As a parent of color, knowing the achievement is comprised of majority people of color and impoverished communities and after seeing the “secret” partnerships between teachers’ unions and lawmakers, I can only conclude that for these people, the educational needs of some of our children don’t matter.
Ayn Rand once stated that the rights of individuals aren’t subjected to a vote. And this is especially true when it comes to the rights of our children to opportunities for a great education. Yet we as families struggle to give our kids the same opportunities to a better life as we did back in the civil rights struggle against Jim Crow in the last century.
Martin Luther King once declared that the law can’t force men to love me, but it can keep them from killing me. Today, we need laws and policies in education that allow our children, especially children of color and those who live in poverty in rural and urban areas, to get the high-quality education they deserve.
Yet we have teachers’ unions who essentially want to deny our kids opportunities for high-quality education. What they do is the 21st century of lynching. It leads our kids from schools to prisons, where we as taxpayers spend $41,000 a year to incarcerate men and women who could have been kept out of jails if they received a great education. And we have political leaders who support this 21st century form of lynching because only some kids matter to them.

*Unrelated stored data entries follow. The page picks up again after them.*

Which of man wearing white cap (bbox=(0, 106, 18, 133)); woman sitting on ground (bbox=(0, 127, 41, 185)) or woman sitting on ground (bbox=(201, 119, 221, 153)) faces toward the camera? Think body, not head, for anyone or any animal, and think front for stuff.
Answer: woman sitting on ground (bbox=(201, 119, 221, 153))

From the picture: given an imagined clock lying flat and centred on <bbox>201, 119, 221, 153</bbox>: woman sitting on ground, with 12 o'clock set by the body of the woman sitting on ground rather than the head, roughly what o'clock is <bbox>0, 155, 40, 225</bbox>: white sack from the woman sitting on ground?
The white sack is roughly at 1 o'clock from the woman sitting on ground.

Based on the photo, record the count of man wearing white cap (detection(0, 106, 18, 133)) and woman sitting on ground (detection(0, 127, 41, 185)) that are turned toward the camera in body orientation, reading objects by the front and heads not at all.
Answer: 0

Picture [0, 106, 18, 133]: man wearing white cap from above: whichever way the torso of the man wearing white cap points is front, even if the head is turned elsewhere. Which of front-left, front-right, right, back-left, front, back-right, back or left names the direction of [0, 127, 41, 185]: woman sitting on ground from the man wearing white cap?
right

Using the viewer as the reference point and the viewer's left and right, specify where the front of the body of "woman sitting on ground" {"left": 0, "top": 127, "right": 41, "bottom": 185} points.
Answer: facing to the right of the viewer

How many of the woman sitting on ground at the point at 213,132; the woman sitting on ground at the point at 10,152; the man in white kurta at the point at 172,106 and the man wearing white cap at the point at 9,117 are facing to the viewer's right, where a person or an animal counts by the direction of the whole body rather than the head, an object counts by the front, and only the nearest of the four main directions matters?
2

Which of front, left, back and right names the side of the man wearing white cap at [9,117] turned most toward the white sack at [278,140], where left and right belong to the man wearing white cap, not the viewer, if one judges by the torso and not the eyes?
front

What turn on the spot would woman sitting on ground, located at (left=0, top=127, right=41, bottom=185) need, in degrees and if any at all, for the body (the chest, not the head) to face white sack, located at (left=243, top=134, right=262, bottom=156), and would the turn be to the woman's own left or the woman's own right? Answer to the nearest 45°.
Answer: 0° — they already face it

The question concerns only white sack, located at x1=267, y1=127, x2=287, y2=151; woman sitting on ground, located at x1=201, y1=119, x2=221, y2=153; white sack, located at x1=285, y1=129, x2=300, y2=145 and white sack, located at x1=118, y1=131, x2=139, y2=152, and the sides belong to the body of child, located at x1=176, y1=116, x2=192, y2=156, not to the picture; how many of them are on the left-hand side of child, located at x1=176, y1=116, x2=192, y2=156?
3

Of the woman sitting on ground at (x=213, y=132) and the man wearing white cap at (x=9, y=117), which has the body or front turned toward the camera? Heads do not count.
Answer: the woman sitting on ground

As families, we must vote for people that are willing to pass laws that end 21st-century lynching and keep our dollars from being spent on ineffectiveness teaching and schooling. When more than 40 percent of our children are condemned to prison and poverty, and $300 million dollars of our taxpayer dollars are wasted, we as families, homeowners, business owners, and college students cannot afford for this to continue.

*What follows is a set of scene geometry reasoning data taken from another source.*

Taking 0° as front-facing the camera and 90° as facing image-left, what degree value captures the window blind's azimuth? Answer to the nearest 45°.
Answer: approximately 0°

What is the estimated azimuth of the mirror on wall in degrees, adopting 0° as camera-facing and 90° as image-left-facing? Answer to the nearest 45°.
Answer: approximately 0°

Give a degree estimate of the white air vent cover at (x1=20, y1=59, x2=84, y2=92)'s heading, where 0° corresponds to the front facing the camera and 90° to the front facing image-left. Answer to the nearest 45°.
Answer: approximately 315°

It starts by demanding our legislators to support Gov. Dan Malloy’s SB 24, which will start our efforts towards giving our kids high-quality schools and teachers. We know that the law, as Gov. Malloy originally drafted, will not solve the entire states crisis. But it will help level the playing field towards equitable access to opportunity. And it is the most comprehensive education reform plan produced by any leader in this state.
It must be paired together with efforts to help our kids read, overhauling how we teach our kids how to read. Certainly the “universal reading” bill being proposed could help reduce the nation’s worst racial and economic achievement gaps by retaining third graders that don’t make the grade. But it will not work without passing SB 24, which will hold teachers and principals accountable through comprehensive evaluation of their performance as instructors and school leaders.
Yet other legislators want to support the universal reading law without passing SB 24 as originally crafted. How can our house speaker and senate leaders implement this effort at improving literacy without holding those who teach our children and lead our schools responsible and accountable?
The fact that they stood before teachers’ union leaders this week and pledged to not hold them accountable boggles the mind. What these legislative leaders have said is crystal clear: Teachers’ unions are more important than one out of every two kids who attend our schools. And that they will allow teachers’ union leaders and those who support them to bully families and other taxpayers who only want the best for all of our children.
This is why the uprising among families to protect the rights of their kids to high-quality educational opportunities, both in Connecticut and across the country, has only just begun. We are tired of political leaders and teachers’ union officials who make education all about their interests and not about the children we love.